Perpustakaan
DESKRIPSI DATA LENGKAP
JudulProgres Molting Dan Sintasan Kepiting Bakau (Scylla Olivacea) Pada Berbagai Salinitas Dalam Wadah Terkontrol
Nama: ISNA
Tahun: 2020
Abstrak
Kepiting Bakau termasuk jenis Scylla olivacea menjadi salah satu komoditas perikanan penting di Indonesia sejak awal tahun 1980an. Meskipun menjadi komoditas bernilai ekonomis, budidaya kepiting bakau belum sepenuhnya berhasil dikembangkan. Kepiting bakau memiliki perbedaan pola pertumbuhan secara biologi dengan ikan, oleh karena karakteristik tubuhnya yang tertutupi oleh karapas yang keras.

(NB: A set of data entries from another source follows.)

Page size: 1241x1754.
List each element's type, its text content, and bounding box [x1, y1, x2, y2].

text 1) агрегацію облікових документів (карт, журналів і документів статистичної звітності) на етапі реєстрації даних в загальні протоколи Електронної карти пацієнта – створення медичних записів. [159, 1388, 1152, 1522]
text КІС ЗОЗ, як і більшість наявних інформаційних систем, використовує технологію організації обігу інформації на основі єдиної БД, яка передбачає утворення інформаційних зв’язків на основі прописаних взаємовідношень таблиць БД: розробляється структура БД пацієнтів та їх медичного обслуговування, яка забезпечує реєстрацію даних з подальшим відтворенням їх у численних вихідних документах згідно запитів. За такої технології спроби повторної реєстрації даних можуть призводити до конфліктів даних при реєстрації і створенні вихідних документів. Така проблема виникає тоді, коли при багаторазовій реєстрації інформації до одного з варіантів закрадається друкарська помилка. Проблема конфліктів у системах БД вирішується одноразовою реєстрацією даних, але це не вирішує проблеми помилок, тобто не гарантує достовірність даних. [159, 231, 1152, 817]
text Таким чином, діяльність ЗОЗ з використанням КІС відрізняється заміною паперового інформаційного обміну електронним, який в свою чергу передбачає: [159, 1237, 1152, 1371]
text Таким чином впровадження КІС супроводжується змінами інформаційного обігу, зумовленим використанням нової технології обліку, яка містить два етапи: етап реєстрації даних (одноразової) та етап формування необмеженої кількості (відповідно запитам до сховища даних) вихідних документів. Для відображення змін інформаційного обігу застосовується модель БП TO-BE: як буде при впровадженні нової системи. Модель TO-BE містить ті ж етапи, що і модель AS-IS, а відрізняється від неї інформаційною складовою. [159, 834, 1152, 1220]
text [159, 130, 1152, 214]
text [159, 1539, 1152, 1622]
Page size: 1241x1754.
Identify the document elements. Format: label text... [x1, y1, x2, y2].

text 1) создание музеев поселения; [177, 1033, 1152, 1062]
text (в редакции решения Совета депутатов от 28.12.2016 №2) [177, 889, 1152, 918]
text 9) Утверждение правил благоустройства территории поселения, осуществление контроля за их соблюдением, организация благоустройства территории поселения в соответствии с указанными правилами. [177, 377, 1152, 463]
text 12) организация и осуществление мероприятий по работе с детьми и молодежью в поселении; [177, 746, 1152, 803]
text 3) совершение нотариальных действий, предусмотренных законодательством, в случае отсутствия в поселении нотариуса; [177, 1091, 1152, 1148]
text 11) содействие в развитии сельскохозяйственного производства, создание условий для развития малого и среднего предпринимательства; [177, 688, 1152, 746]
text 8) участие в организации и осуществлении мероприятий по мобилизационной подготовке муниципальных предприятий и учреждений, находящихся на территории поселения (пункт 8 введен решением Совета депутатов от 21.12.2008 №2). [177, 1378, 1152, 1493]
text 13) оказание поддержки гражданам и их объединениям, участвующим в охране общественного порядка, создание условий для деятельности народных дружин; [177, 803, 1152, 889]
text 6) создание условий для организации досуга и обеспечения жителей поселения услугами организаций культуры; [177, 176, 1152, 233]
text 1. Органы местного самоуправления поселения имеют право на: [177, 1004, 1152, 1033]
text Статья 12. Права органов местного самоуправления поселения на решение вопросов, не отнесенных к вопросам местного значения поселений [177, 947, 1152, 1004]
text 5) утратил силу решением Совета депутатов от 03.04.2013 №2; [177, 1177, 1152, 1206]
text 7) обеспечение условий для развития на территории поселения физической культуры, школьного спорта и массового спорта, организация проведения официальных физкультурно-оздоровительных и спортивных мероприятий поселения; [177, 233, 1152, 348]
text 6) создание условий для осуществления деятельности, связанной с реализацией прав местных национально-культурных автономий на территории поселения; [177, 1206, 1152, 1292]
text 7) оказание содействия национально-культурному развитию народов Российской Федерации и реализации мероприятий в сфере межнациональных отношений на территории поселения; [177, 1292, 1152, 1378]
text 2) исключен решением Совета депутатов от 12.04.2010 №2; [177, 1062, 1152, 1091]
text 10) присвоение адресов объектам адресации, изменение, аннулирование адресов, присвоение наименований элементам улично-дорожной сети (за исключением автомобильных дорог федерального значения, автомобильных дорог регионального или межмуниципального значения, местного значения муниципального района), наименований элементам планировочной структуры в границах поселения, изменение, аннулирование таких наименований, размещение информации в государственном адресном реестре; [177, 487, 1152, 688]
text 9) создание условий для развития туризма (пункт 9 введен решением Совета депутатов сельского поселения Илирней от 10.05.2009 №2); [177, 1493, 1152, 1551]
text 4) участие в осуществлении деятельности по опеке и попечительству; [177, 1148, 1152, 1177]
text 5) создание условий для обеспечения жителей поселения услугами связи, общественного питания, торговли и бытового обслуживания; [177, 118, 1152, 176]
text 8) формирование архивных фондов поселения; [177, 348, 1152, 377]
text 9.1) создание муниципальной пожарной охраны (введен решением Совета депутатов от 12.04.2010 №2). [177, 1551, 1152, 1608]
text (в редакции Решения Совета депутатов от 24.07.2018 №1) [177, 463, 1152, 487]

Sementara dalam kegiatan budidaya membutuhkan efisiensi waktu pemeliharaan dan keseragaman saat panen. Faktor lingkungan ikut berperan dalam proses budidaya kepiting bakau. Misalnya fluktuasi salah satu parameter kualitas air dalam wadah budidaya akan memberikan pengaruh terhadap kondisi internal tubuh kepiting bakau, yang berakibat pada penundaan molting. Salah satu parameter kualitas air yang sering dijumpai berfluktuasi adalah salinitas. Salinitas dapat berperan sebagai faktor dependen bagi parameter lingkungan lainnya, seperti suhu, intensitas hujan, atau intrusi air sungai. Sehingga sering ditemukan nilai salinitas yang berbeda-beda oleh para peneliti di habitat kepiting bakau. Dalam rangka pengembangan budidaya kepiting bakau, parameter salinitas perlu mendapat perhatian untuk dikaji. Penelitian ini bertujuan menentukan salinitas yang baik dalam mendukung pemeliharaan kepiting bakau dalam wadah terkontrol melalui evaluasi progres molting dan sintasan. Penelitian ini dilaksanakan pada November - Desember 2019 di Laboratorium Kualitas Air dan Biologi Akuatik, Fakultas Peternakan dan Perikanan Universitas Tadulako. Organisme uji yang digunakan berukuran 70-80 g/ekor, dipelihara selama 25 hari dengan kepadatan 1 ekor/sekat. Pemberian pakan 1 kali sehari sebanyak 5% bobot biomass/hari. Metode yang digunakan dalam penelitian adalah RAL dengan 4 perlakuan dan 3 ulangan, yakni perlakuan berbagai salinitas yaitu 21 ppt, 24 ppt, 27 ppt dan 30 ppt. Hasil penelitian ini menunjukkan bahwa salinitas berpengaruh terhadap progres molting kepiting bakau, namun tidak berpengaruh terhadap kelangsungan hidup kepiting bakau. Data kualitas air yang diperoleh masih dalam kisaran yang layak bagi kepiting bakau. Berdasarkan evaluasi terhadap data progres molting, maka penelitian ini merekomendasikan salinitas 24 ppt yang tepat dalam mendukung pemeliharaan kepiting bakau jenis S. olivacea.